INPUT RECORDS:
☆ ☆ ☆

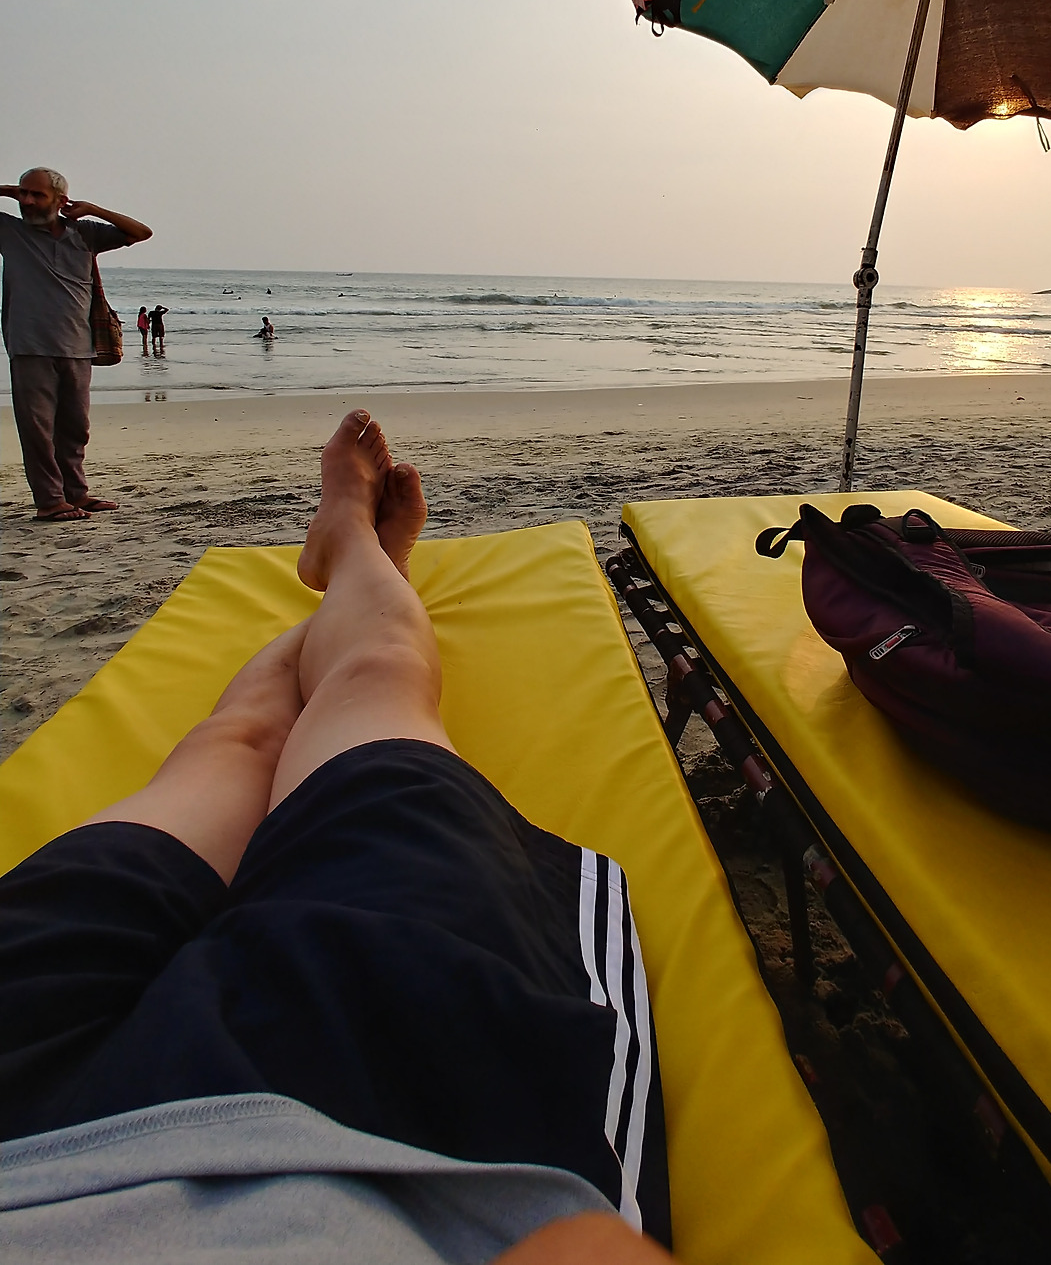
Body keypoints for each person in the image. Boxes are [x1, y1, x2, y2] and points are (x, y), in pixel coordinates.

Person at [0, 412, 673, 1264]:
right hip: (376, 1146)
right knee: (370, 679)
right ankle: (358, 553)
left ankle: (356, 558)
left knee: (239, 740)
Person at [0, 168, 152, 523]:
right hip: (30, 346)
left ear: (60, 200)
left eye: (37, 195)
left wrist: (93, 209)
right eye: (23, 193)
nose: (27, 201)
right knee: (37, 430)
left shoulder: (85, 233)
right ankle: (50, 501)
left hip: (78, 346)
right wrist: (5, 190)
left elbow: (141, 232)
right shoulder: (9, 230)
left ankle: (76, 493)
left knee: (75, 428)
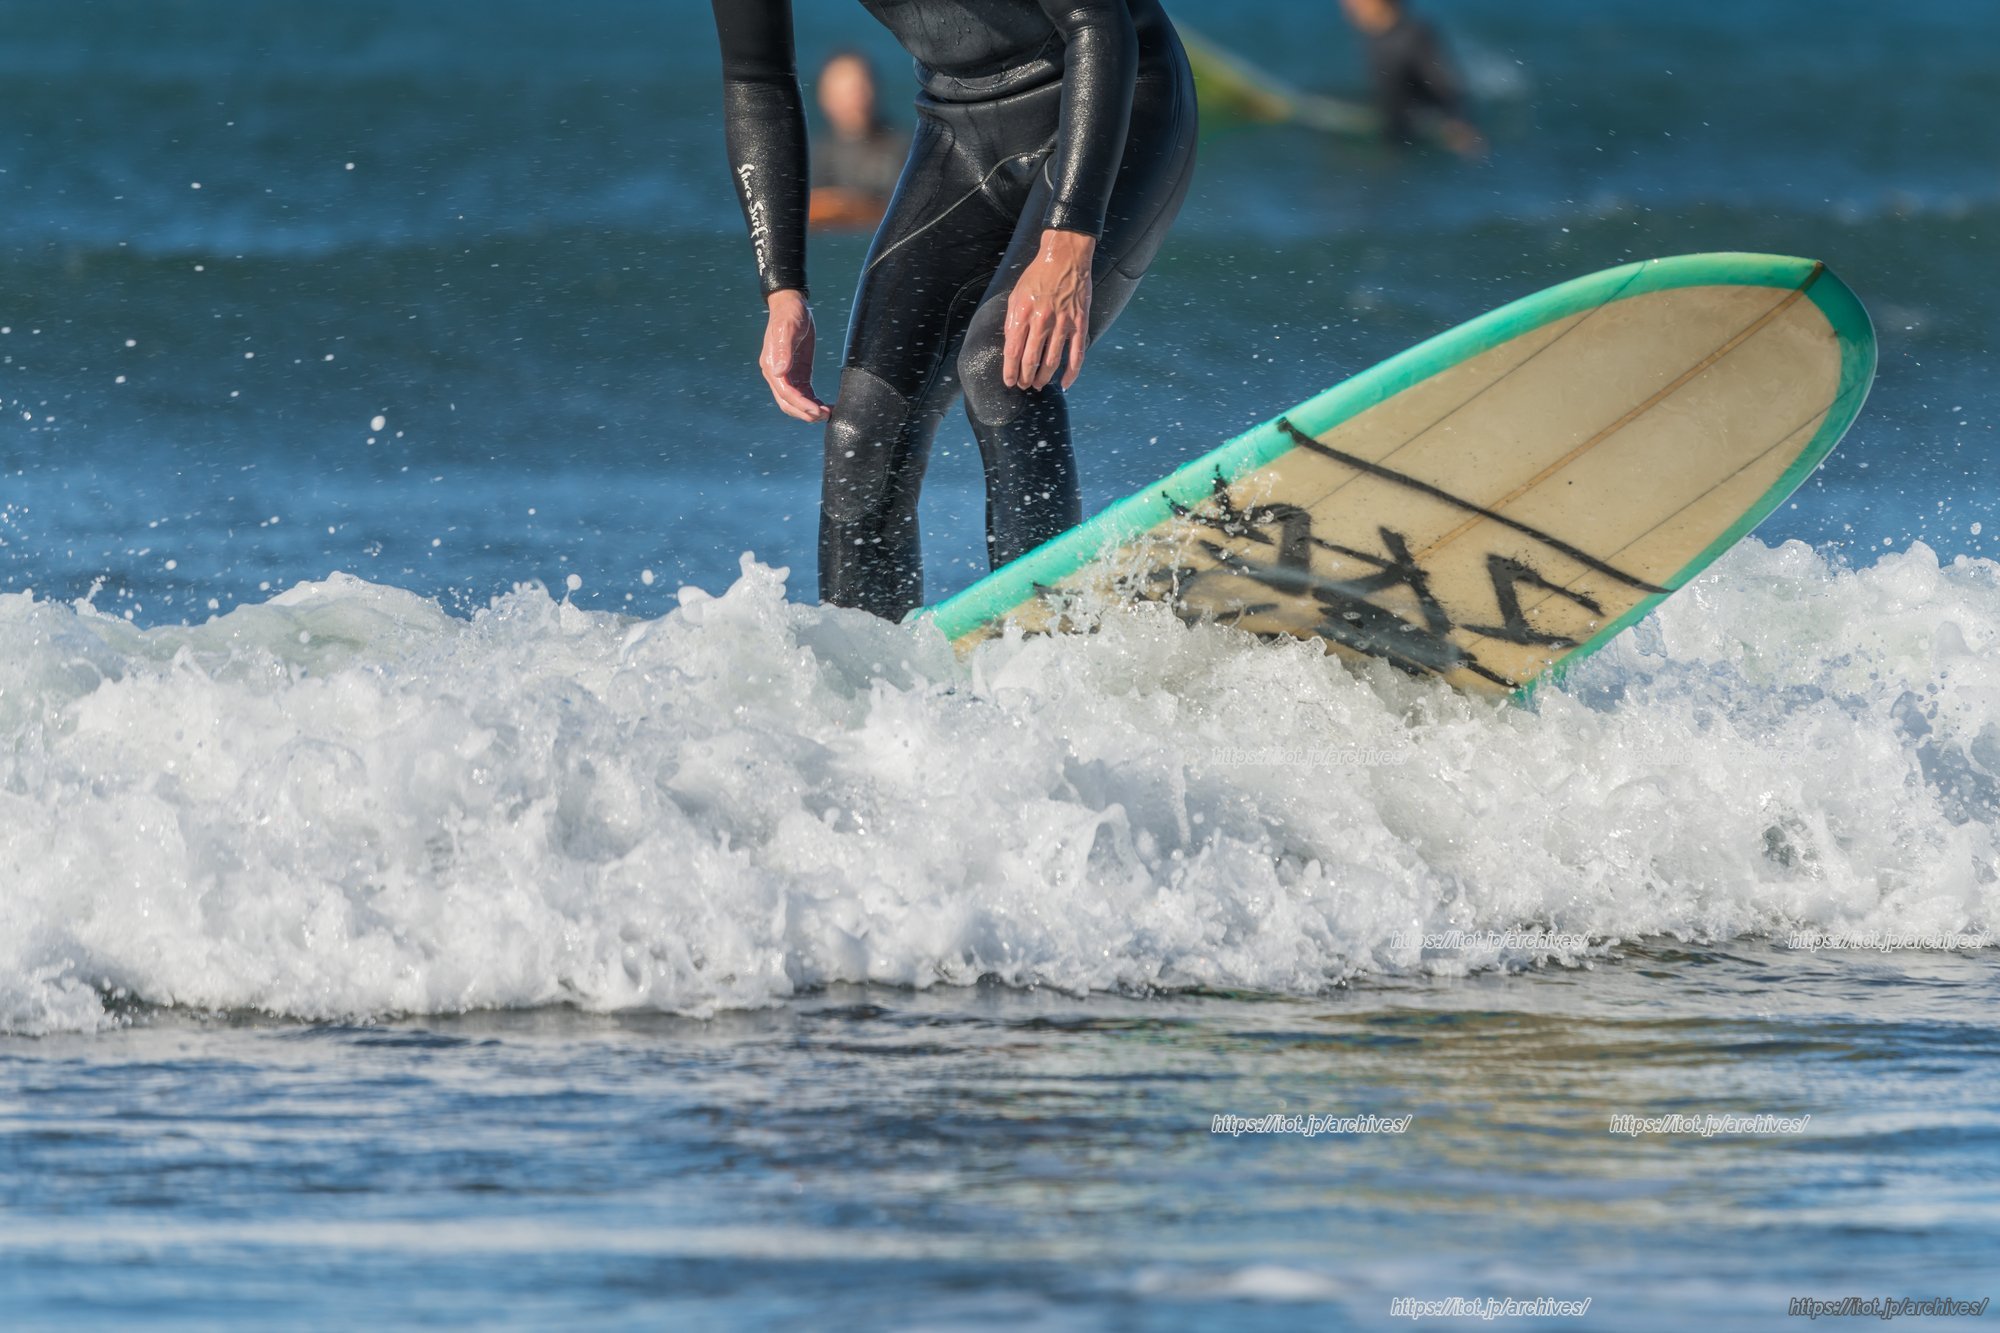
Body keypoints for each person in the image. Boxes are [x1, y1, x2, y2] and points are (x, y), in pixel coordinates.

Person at [710, 0, 1198, 622]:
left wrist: (1069, 239)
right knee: (863, 430)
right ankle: (867, 667)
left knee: (1003, 363)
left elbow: (1095, 19)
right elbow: (756, 77)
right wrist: (783, 290)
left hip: (1118, 99)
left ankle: (1049, 642)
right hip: (959, 127)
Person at [1339, 0, 1484, 158]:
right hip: (1393, 120)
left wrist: (1458, 122)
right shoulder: (1375, 34)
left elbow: (1441, 83)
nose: (1347, 6)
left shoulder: (1412, 36)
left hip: (1415, 125)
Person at [808, 50, 907, 230]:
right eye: (844, 92)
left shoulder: (902, 147)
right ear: (825, 98)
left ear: (875, 89)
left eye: (860, 89)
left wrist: (845, 206)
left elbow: (906, 210)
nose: (855, 99)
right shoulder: (814, 153)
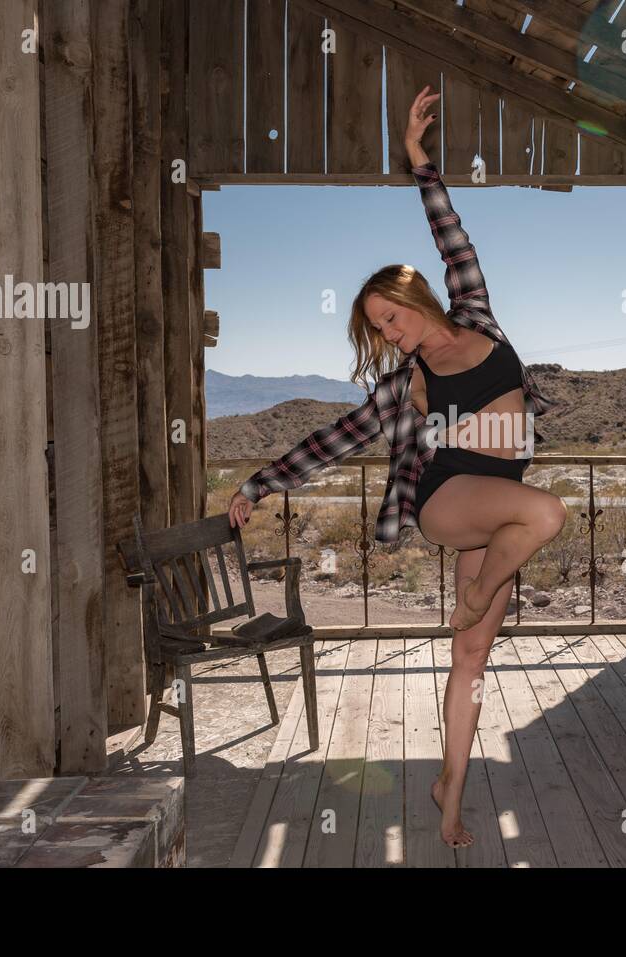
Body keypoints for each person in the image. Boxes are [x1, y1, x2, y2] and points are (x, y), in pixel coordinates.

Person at [227, 85, 565, 848]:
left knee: (472, 657)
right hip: (448, 499)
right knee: (547, 514)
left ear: (417, 296)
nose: (390, 331)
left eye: (392, 314)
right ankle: (477, 587)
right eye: (378, 328)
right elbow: (331, 441)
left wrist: (419, 160)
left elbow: (455, 237)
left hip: (497, 501)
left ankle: (450, 790)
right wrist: (257, 483)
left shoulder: (475, 311)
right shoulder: (403, 385)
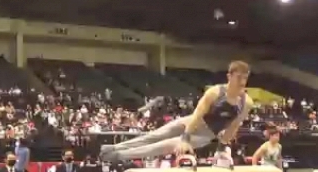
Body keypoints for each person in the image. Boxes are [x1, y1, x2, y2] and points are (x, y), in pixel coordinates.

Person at [99, 60, 253, 161]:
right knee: (154, 136)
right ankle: (114, 148)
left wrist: (222, 146)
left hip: (205, 135)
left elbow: (234, 126)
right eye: (238, 77)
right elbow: (198, 114)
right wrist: (185, 137)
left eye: (245, 78)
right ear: (229, 76)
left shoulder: (246, 103)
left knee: (162, 146)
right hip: (191, 123)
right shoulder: (215, 92)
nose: (242, 82)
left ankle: (118, 155)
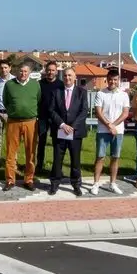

☆ ☆ ☆

ACTION ITEM: Without including any pictures, output all the entries above exactly.

RESPONSE TO THIS EXERCISE:
Body keypoints for each person in the image. Boxes are [x1, y1, x2, y2] and points are (x, y), in pixel coordinates.

Person at [0, 412, 673, 1264]:
right hip: (376, 1146)
right knee: (370, 679)
right ankle: (358, 553)
left ankle: (356, 558)
left knee: (239, 740)
Person at [0, 168, 152, 523]:
right hip: (30, 346)
left ear: (60, 200)
left eye: (37, 195)
left wrist: (93, 209)
right eye: (23, 193)
nose: (27, 201)
right knee: (37, 430)
left shoulder: (85, 233)
right ankle: (50, 501)
left hip: (78, 346)
right wrist: (5, 190)
left elbow: (141, 232)
right shoulder: (9, 230)
left ankle: (76, 493)
left knee: (75, 428)
Body keypoints for each person in the image. Boxes are [x1, y1, x2, y2] and points are (x, y), in pixel coordinates.

Person at [710, 0, 1198, 622]:
left wrist: (1069, 239)
right knee: (863, 430)
right ankle: (867, 667)
left knee: (1003, 363)
left elbow: (1095, 19)
right elbow: (756, 77)
right wrist: (783, 290)
left hip: (1118, 99)
left ankle: (1049, 642)
right hip: (959, 127)
Person at [1339, 0, 1484, 158]:
right hip: (1393, 120)
left wrist: (1458, 122)
right shoulder: (1375, 34)
left elbow: (1441, 83)
nose: (1347, 6)
left shoulder: (1412, 36)
left hip: (1415, 125)
Person at [808, 50, 907, 230]:
right eye: (844, 92)
left shoulder: (902, 147)
right ear: (825, 98)
left ear: (875, 89)
left eye: (860, 89)
left wrist: (845, 206)
left elbow: (906, 210)
nose: (855, 99)
right shoulder: (814, 153)
Body keypoints for each person in the image. Boxes are [x1, y1, x2, y2] and points are (x, y), in pixel coordinates.

Person at [227, 85, 565, 848]:
left knee: (472, 657)
right hip: (448, 499)
right knee: (547, 514)
left ear: (417, 296)
nose: (390, 331)
left eye: (392, 314)
right ankle: (477, 587)
right eye: (378, 328)
right elbow: (331, 441)
left wrist: (419, 160)
left elbow: (455, 237)
left hip: (497, 501)
left ankle: (450, 790)
right wrist: (257, 483)
left shoulder: (475, 311)
right shoulder: (403, 385)
Body keypoints for each person in the image. Boxes are [x1, y1, x2, y2] and points are (x, y), in pixel coordinates.

Person at [99, 60, 253, 161]:
right knee: (154, 136)
right ankle: (114, 148)
left wrist: (222, 146)
left hip: (205, 135)
left elbow: (234, 126)
right eye: (238, 77)
right elbow: (198, 114)
right wrist: (185, 137)
left eye: (245, 78)
right ear: (229, 76)
left shoulder: (246, 103)
left knee: (162, 146)
right hip: (191, 123)
right shoulder: (215, 92)
nose: (242, 82)
left ankle: (118, 155)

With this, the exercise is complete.